Transcribed page contents
● ● ● ●

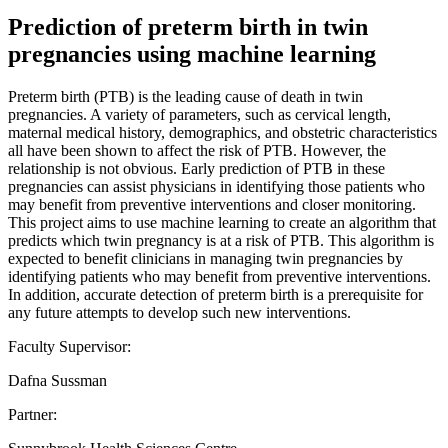
Prediction of preterm birth in twin
pregnancies using machine learning
Preterm birth (PTB) is the leading cause of death in twin
pregnancies. A variety of parameters, such as cervical length,
maternal medical history, demographics, and obstetric characteristics
all have been shown to affect the risk of PTB. However, the
relationship is not obvious. Early prediction of PTB in these
pregnancies can assist physicians in identifying those patients who
may benefit from preventive interventions and closer monitoring.
This project aims to use machine learning to create an algorithm that
predicts which twin pregnancy is at a risk of PTB. This algorithm is
expected to benefit clinicians in managing twin pregnancies by
identifying patients who may benefit from preventive interventions.
In addition, accurate detection of preterm birth is a prerequisite for
any future attempts to develop such new interventions.
Faculty Supervisor:
Dafna Sussman
Partner:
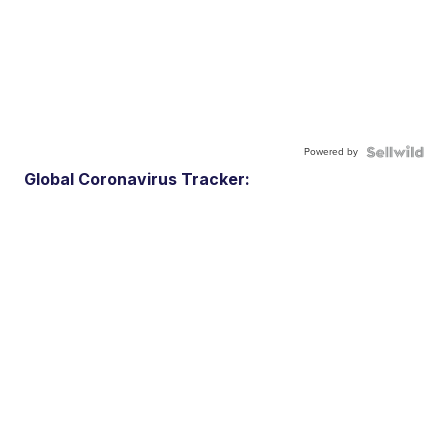
Powered by
Global Coronavirus Tracker:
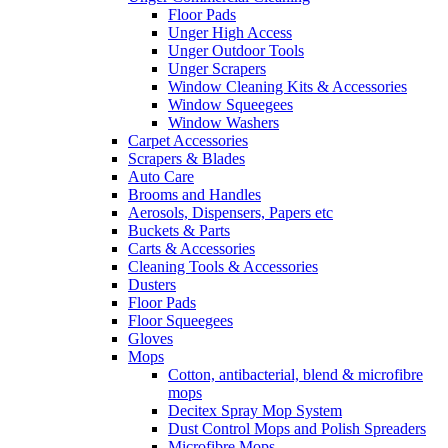
Floor Pads
Unger High Access
Unger Outdoor Tools
Unger Scrapers
Window Cleaning Kits & Accessories
Window Squeegees
Window Washers
Carpet Accessories
Scrapers & Blades
Auto Care
Brooms and Handles
Aerosols, Dispensers, Papers etc
Buckets & Parts
Carts & Accessories
Cleaning Tools & Accessories
Dusters
Floor Pads
Floor Squeegees
Gloves
Mops
Cotton, antibacterial, blend & microfibre
mops
Decitex Spray Mop System
Dust Control Mops and Polish Spreaders
Microfibre Mops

● ● ● ●

YOUR TASK: Could every line above be set down exactly, with the pictures omitted?

ANSWER SECTION:
Prediction of preterm birth in twin
pregnancies using machine learning
Preterm birth (PTB) is the leading cause of death in twin
pregnancies. A variety of parameters, such as cervical length,
maternal medical history, demographics, and obstetric characteristics
all have been shown to affect the risk of PTB. However, the
relationship is not obvious. Early prediction of PTB in these
pregnancies can assist physicians in identifying those patients who
may benefit from preventive interventions and closer monitoring.
This project aims to use machine learning to create an algorithm that
predicts which twin pregnancy is at a risk of PTB. This algorithm is
expected to benefit clinicians in managing twin pregnancies by
identifying patients who may benefit from preventive interventions.
In addition, accurate detection of preterm birth is a prerequisite for
any future attempts to develop such new interventions.
Faculty Supervisor:
Dafna Sussman
Partner:
Powered by
Global Coronavirus Tracker:
Floor Pads
Unger High Access
Unger Outdoor Tools
Unger Scrapers
Window Cleaning Kits & Accessories
Window Squeegees
Window Washers
Carpet Accessories
Scrapers & Blades
Auto Care
Brooms and Handles
Aerosols, Dispensers, Papers etc
Buckets & Parts
Carts & Accessories
Cleaning Tools & Accessories
Dusters
Floor Pads
Floor Squeegees
Gloves
Mops
Cotton, antibacterial, blend & microfibre
mops
Decitex Spray Mop System
Dust Control Mops and Polish Spreaders
Microfibre Mops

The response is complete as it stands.